Highland MP Danny Alexander said that Scotland would not have "full fiscal autonomy" if UK ministers stepped in.

Experts have forecast that the SNP's policy would cost the Scottish economy more than £7 billion a year, because of falling oil revenues.

In response, former First Minister Mr Salmond has pointed to a clause in the recent Smith agreement on extra powers he says mean UK ministers would have to make up the shortfall.

The passage says that "neither the UK government nor the Scottish government [would] gain or lose financially simply as a consequence of devolving a specific power".

But Mr Alexander said the 'no detriment' rule was designed for a system in which resources continued to be pooled and shared.

If the UK did step in, the Lib Dem MP added, then it was "not full fiscal autonomy".

Mr Alexander also described the SNP's aim as "absolute fiscal catastrophe for Scotland".

On the call for the 'no detriment' rule to apply, he said: "That is not fiscal autonomy then, is it?

"We have a Smith Commission proposal, which I am absolutely signed up to, which has a lot of devolution of tax power but the continued pooling and sharing of resources with the 'no detriment' clause built in.

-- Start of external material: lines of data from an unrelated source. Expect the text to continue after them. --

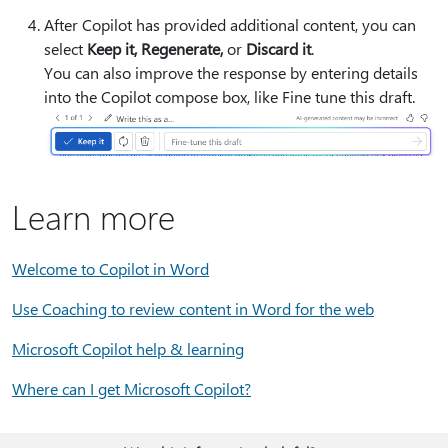
After Copilot has provided additional content, you can
select
Keep it, Regenerate,
or
Discard it
.
You can also improve the response by entering details
into the Copilot compose box, like
Fine tune this draft.
Learn more
Welcome to Copilot in Word
Use Coaching to review content in Word for the web
Microsoft Copilot help & learning
Where can I get Microsoft Copilot?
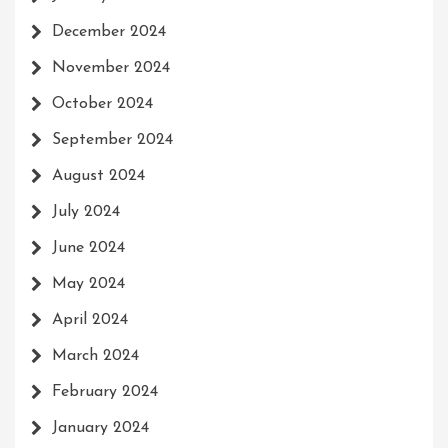
December 2024
November 2024
October 2024
September 2024
August 2024
July 2024
June 2024
May 2024
April 2024
March 2024
February 2024
January 2024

"Fiscal autonomy is something different.

"Fiscal autonomy says that we want to cut the financial ties with the rest of the UK.

"That we want to keep all the taxes that we raise in Scotland and we want to use that and only that to fund our spending and then we will pay the rest of the UK for shared services, like the Foreign Office and the Bank of England and what have you.

"It is a totally different model."

He said that full fiscal autonomy would "lead to cuts far greater than we have seen over the last five years on the back of the nationalists really crazy idea to take £8 billion out of the Scottish budget every year."

He added: "The SNP are unique in British political history, as far as I'm aware, as the only party I have ever heard of that is simultaneously proposing massive extra borrowing and massive extra cuts.

"It is a uniquely fiscally incompetent recipe."

Mr Salmond has said that the 'no detriment' rule "renders ridiculous" warnings that a fiscally autonomous Scotland would be £7.6 billion worse off than under existing UK-wide arrangements.

An SNP spokesman said: "As Nicola Sturgeon pointed out on Sunday, there would require to be negotiation of the framework for fiscal autonomy - transferring full financial powers would take several years even if the Westminster parties agreed, and a strong group of SNP MPs would ensure that Scotland got a good deal."

He added: "It is absolutely correct to point out that the principles all parties signed up to in the Smith Commission were agreed to at the start, in other words they relate to devolution in general, not the specifics of the Smith package."

Mr Salmond argued that the no detriment rule should apply no matter what was devolved.

Writing in the pro-independence National newspaper he wrote: "Whatever is devolved in taxation, an equal amount of revenue is deducted or added to the financial arrangements between Scotland and London.

"That would apply whether a lot is devolved, as the SNP proposes, or just a little is conceded, as the London parties suggest."

Labour said that Ms Salmond's comments showed that the former SNP leader accepted that the SNP's plan for full fiscal autonomy within the UK would make Scotland worse off, but wanted "somebody else to fix it".

Today the Liberal Democrats will launch their General Election manifesto pledge to commit and extra £2.5bn south of the border.

A Lib Dem source said that the pledge would trigger an extra £250m in Barnett consequentials for Scotland.

It would be up to Scottish ministers whether or not to spend this extra money on education, but if they did it could fund an extra 7,000 teachers and 1,000 learning support assistants.

The manifesto launch comes just over a day after Nick Clegg suggested the Tories £12 billion welfare cuts could prove a dealbreaker in any coalition negotiations.